Supplied material ▸
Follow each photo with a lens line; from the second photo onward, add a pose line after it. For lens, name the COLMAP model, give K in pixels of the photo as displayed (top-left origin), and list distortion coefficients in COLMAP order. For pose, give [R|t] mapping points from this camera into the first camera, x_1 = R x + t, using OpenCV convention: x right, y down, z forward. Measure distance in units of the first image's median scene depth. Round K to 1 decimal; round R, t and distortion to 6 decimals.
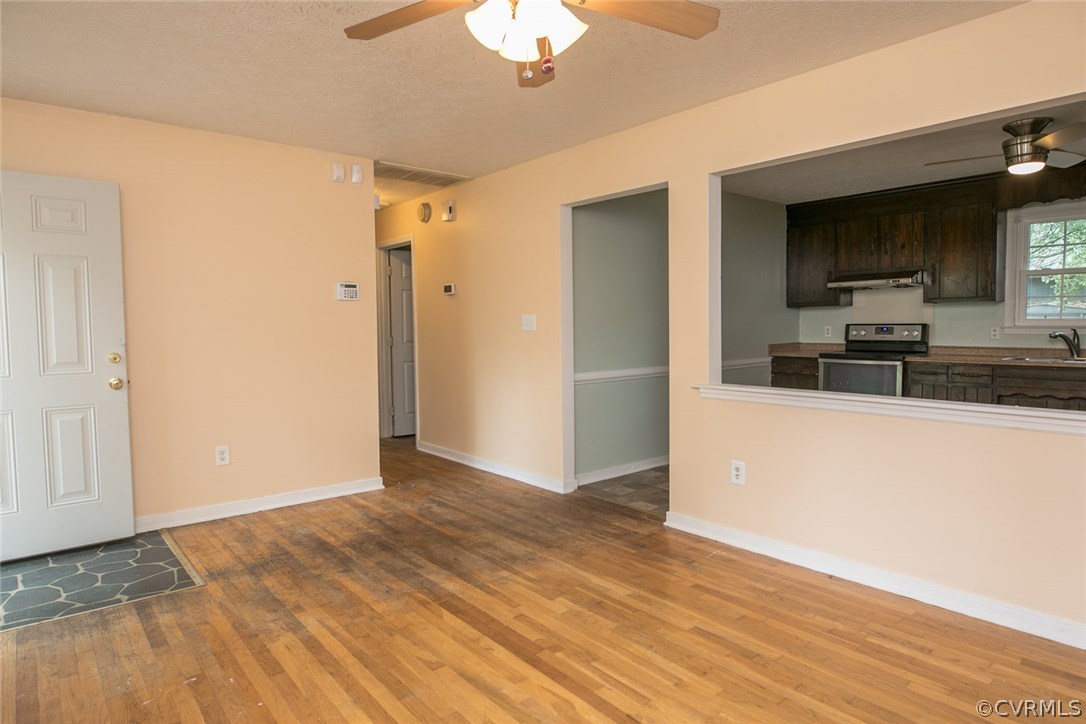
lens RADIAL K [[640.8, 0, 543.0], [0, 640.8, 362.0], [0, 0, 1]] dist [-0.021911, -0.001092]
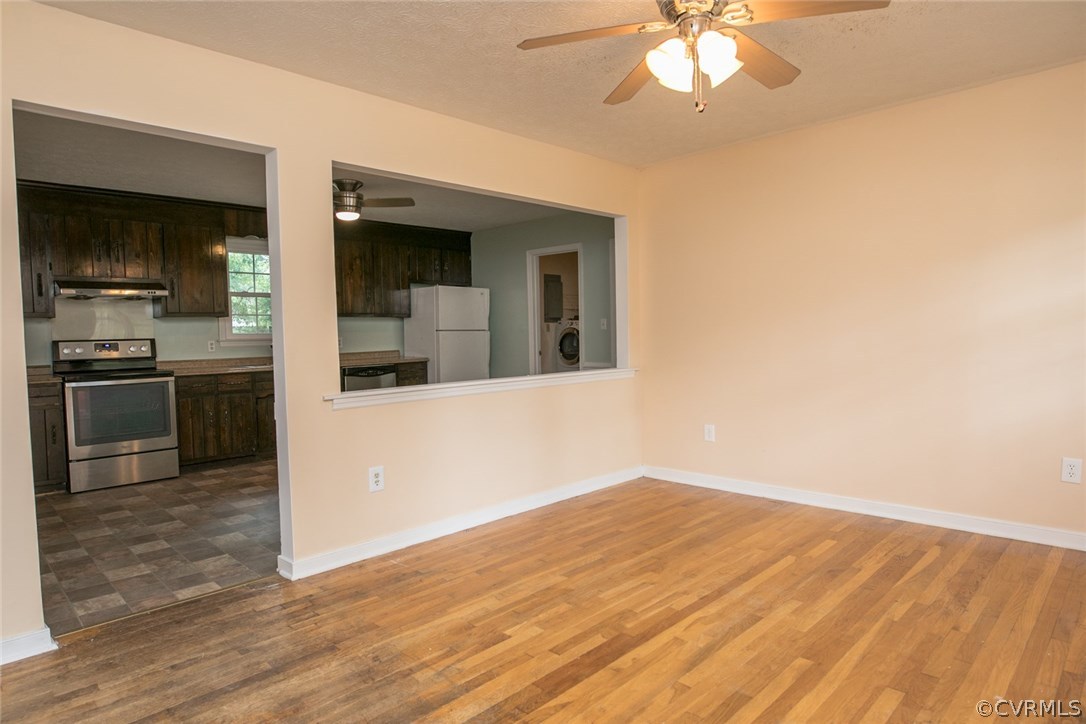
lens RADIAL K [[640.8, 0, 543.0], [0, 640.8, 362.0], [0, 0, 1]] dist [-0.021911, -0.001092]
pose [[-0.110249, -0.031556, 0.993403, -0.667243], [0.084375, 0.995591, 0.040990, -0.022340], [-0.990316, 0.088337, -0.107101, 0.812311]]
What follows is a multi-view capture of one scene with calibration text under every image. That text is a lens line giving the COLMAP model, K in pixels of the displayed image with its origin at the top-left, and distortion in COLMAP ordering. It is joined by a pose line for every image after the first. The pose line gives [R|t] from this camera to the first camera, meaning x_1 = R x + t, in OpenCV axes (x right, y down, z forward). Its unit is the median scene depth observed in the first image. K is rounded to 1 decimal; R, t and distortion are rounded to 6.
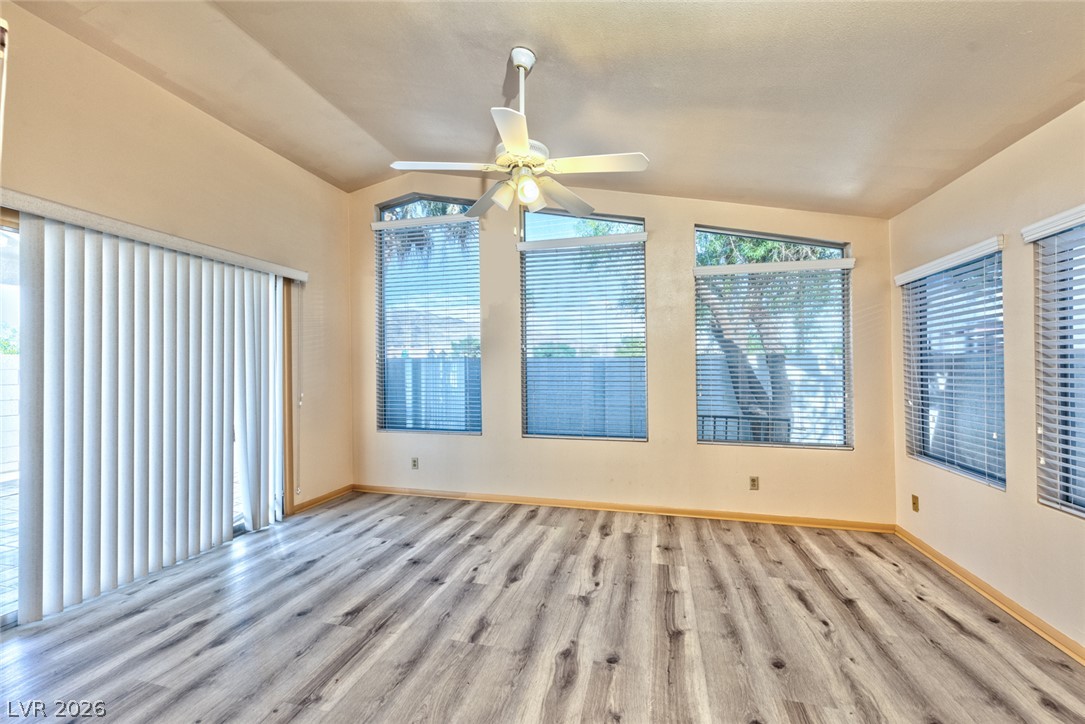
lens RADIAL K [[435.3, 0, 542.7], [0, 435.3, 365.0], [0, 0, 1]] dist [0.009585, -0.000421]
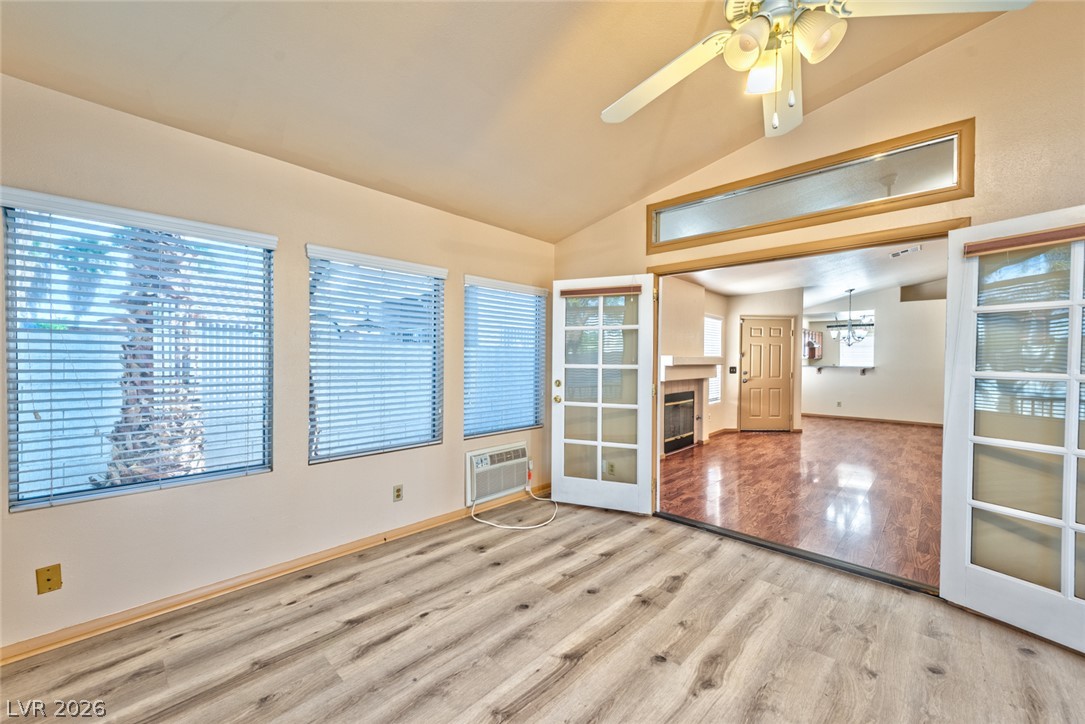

What to work on ▸ Everything in the records above should be retyped exactly except the pictures.

Response area ▸
Follow each photo with a lens line; from the second photo onward, add a pose line after it. For lens, name the COLMAP model, give K in pixels of the photo as displayed (top-left origin), and list distortion coefficients in COLMAP order. For pose, give [R|t] mapping points from this camera into the first camera, x_1 = R x + t, using OpenCV convention: x right, y down, z forward. Measure distance in units of the first image's median scene depth. Round K to 1 decimal; round R, t and distortion to 6 decimals.
lens RADIAL K [[640.8, 0, 543.0], [0, 640.8, 362.0], [0, 0, 1]] dist [-0.021911, -0.001092]
lens RADIAL K [[640.8, 0, 543.0], [0, 640.8, 362.0], [0, 0, 1]] dist [-0.021911, -0.001092]
pose [[-0.110249, -0.031556, 0.993403, -0.667243], [0.084375, 0.995591, 0.040990, -0.022340], [-0.990316, 0.088337, -0.107101, 0.812311]]
What follows is a multi-view capture of one scene with calibration text under every image. That text is a lens line giving the COLMAP model, K in pixels of the displayed image with its origin at the top-left, and distortion in COLMAP ordering. It is joined by a pose line for every image after the first. The pose line gives [R|t] from this camera to the first camera, meaning x_1 = R x + t, in OpenCV axes (x right, y down, z forward). Its unit is the median scene depth observed in the first image. K is rounded to 1 decimal; R, t and distortion are rounded to 6.
lens RADIAL K [[435.3, 0, 542.7], [0, 435.3, 365.0], [0, 0, 1]] dist [0.009585, -0.000421]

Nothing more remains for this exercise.